Records supplied below:
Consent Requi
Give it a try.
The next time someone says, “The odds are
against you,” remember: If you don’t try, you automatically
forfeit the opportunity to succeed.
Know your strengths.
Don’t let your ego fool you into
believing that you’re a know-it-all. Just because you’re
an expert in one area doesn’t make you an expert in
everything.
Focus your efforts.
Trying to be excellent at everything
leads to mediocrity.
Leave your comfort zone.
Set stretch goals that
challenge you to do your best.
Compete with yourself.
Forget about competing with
End of Records supplied.
**Aim of the exercise:** Set down the data once more, exactly as shown above.

**Response for this exercise:**
Consent Requi
Give it a try.
The next time someone says, “The odds are
against you,” remember: If you don’t try, you automatically
forfeit the opportunity to succeed.
Know your strengths.
Don’t let your ego fool you into
believing that you’re a know-it-all. Just because you’re
an expert in one area doesn’t make you an expert in
everything.
Focus your efforts.
Trying to be excellent at everything
leads to mediocrity.
Leave your comfort zone.
Set stretch goals that
challenge you to do your best.
Compete with yourself.
Forget about competing with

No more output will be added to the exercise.